The nave includes a section of blocked 12th-century round-headed south door, a 14th-century pointed three-light window with reticulated tracery, a similar window with 19th-century tracery, and a 14th to 15th-century square-headed three-light trefoiled window. The north aisle has single-light and three-light mullioned windows beneath timber lintels, and a 20th-century brick-mullioned three-light west window. The chancel has rubble to its lower sections with brick above, and buttresses to the east. It contains a re-set pointed chamfered south door and pointed two-light windows with good reticulated tracery, hoodmoulds and headstops.
Interior features include a pointed double-chamfered tower arch with inner orders supported by fine carved head corbels. The arcade comprises one pointed double-chamfered arch and three plain round arches of two orders, probably rebuilt in the 17th century, rising from 13th-century keeled quatrefoil piers, one with moulded capital and circular abacus, the others plainer and possibly contemporary with the arches. A 17th-century chancel arch displays continuous double chamfering.
The church contains several notable monuments. In the tower stands a good early 14th-century knight effigy with legs crossed and a lion at its feet. The chancel houses a fine ashlar standing wall monument to Suzanna Dury of 1606, featuring a surround of fluted Corinthian pilasters carrying a bold cornice, a round-headed niche with putti in the spandrels, carved intrados and an inscribed tablet, over a later 17th-century two-thirds life-size figure of a reclining woman on a sarcophagus lid supported by two hounds. Another fine mid-17th-century standing ashlar monument, bearing traces of painting, commemorates Sir William Wray (died 1616) and Lady Frances Wray (died 1647). This monument is three by two bays with Corinthian columns supporting an inscribed entablature and canopy with elaborate carved arms above, over full-size reclining figures of Wray and his wife, with a kneeling daughter beside them, an infant at their feet, and two small kneeling figures of sons in armour beside the base to the north. A black marble floor slab to Sir William Wray of 1669 has an inscribed white marble border.

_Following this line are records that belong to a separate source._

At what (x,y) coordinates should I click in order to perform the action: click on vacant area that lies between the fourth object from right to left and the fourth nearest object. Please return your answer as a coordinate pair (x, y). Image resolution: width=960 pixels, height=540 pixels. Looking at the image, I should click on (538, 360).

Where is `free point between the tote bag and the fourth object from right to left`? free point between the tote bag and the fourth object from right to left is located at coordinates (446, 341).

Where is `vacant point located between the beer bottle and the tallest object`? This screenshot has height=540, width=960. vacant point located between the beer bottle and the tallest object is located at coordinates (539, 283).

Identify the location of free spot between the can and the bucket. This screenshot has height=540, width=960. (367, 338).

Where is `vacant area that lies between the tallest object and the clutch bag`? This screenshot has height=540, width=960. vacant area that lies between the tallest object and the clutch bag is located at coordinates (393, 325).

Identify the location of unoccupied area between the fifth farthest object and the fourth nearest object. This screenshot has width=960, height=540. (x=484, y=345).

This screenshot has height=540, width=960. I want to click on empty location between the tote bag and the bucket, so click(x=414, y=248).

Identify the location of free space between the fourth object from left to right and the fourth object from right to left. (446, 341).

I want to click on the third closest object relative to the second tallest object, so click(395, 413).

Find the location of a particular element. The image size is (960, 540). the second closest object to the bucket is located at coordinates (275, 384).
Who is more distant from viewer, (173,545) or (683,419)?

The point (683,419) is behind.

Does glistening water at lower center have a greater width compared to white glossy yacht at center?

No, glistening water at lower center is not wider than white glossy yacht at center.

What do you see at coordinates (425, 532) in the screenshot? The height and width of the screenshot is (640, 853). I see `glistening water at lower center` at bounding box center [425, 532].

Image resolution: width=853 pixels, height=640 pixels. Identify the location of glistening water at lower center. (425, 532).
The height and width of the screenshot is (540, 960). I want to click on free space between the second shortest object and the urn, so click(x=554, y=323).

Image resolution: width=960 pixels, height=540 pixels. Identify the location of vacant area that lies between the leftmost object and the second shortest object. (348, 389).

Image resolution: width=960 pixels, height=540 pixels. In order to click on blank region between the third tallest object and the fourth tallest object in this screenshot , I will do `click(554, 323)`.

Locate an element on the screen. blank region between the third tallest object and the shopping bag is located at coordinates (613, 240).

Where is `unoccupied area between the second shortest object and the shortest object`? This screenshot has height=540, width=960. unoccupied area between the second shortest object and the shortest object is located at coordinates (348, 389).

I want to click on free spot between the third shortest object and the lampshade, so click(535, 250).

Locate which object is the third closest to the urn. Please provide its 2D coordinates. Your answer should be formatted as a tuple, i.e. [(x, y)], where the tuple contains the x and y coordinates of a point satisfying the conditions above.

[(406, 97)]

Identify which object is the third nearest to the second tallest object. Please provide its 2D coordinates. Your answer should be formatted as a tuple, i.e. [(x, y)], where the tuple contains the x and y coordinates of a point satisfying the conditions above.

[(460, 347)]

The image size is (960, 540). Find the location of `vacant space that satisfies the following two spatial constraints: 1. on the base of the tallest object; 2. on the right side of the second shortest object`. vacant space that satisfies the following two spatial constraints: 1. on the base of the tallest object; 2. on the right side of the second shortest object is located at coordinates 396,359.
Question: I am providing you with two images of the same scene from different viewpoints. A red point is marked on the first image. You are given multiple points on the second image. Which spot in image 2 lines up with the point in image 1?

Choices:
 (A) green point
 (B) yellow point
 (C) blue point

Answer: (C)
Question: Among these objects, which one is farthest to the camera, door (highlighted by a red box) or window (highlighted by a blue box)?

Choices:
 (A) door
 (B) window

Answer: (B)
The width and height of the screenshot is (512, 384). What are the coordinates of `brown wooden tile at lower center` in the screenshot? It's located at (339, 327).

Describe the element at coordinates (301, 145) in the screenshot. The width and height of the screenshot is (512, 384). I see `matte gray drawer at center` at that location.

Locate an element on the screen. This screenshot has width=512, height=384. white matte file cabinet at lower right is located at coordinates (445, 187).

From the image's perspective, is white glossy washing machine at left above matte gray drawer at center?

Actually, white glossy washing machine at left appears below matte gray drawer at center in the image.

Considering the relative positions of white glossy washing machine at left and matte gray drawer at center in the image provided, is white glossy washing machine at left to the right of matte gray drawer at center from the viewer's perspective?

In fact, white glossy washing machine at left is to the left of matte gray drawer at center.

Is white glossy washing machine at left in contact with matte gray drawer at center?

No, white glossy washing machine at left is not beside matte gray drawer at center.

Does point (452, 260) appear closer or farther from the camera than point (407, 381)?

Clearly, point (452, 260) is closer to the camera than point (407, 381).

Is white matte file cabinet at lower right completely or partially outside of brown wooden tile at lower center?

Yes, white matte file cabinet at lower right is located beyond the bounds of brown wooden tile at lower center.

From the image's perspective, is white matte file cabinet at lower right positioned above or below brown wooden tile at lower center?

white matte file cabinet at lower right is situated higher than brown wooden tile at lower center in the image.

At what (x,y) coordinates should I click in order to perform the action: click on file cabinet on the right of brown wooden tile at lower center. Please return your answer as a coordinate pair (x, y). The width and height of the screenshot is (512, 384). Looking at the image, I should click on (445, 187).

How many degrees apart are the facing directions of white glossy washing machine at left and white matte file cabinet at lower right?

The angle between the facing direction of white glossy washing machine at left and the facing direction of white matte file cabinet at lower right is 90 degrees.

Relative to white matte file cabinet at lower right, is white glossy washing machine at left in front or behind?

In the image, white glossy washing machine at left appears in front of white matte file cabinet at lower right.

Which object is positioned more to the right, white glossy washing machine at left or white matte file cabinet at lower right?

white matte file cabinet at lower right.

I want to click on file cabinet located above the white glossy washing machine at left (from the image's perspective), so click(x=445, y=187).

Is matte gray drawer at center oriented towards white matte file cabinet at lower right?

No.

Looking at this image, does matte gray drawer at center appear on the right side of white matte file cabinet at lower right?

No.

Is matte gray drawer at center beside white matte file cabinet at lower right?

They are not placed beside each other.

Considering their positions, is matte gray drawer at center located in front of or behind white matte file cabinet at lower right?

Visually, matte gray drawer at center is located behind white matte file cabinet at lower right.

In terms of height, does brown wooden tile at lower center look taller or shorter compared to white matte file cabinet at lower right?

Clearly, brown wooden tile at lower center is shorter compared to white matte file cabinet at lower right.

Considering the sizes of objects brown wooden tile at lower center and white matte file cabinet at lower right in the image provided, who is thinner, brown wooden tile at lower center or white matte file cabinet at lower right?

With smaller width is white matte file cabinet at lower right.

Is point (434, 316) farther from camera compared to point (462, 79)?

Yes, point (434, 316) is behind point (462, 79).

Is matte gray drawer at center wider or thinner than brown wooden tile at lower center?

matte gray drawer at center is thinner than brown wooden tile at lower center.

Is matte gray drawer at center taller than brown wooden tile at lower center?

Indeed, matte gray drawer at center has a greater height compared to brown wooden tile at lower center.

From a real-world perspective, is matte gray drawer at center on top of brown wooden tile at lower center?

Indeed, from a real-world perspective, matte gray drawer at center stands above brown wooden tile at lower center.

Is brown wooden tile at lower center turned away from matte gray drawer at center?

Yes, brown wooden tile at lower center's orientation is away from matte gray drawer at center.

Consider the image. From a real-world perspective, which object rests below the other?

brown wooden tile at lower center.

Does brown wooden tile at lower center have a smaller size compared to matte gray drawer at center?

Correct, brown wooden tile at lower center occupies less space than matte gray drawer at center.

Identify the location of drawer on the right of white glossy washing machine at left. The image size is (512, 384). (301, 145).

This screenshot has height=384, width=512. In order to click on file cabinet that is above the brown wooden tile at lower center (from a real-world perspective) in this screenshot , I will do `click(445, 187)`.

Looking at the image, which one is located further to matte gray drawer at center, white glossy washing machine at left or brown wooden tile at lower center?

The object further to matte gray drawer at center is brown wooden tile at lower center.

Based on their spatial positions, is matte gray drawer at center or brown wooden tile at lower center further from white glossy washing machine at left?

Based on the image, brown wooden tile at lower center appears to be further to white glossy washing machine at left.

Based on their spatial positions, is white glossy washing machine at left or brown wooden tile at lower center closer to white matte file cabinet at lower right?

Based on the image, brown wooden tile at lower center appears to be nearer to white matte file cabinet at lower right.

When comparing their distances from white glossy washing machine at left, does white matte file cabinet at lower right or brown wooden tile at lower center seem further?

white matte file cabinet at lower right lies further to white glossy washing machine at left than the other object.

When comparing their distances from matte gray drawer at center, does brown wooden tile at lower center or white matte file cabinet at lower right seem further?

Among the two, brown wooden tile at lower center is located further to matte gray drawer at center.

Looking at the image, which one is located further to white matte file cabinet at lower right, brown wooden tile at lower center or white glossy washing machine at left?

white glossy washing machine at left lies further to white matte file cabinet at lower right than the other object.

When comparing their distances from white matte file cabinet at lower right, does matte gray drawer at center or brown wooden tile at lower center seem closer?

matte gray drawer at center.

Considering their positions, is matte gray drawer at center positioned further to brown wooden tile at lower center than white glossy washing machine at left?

Other interior furnishings include a 14th to 15th-century font with an octagonal bowl carved with mouchettes and quatrefoils in circles, a shafted column and moulded base. An 11th to 12th-century pillar piscina at the west end features a quatrefoil shaft, scalloped capital and square top containing a 20th-century alms box. A central section of 14th-century oak rood screen survives under the tower arch, comprising a central opening flanked by two and a half panels on each side, with octagonal columns and cusped trefoiled ogee arches in two ranks, plain panels below and a later frieze above. Fragments of 14th-century glass, including portions of a dragon, survive in the chancel south windows. Two bells in the nave are dated 1699 and 1725.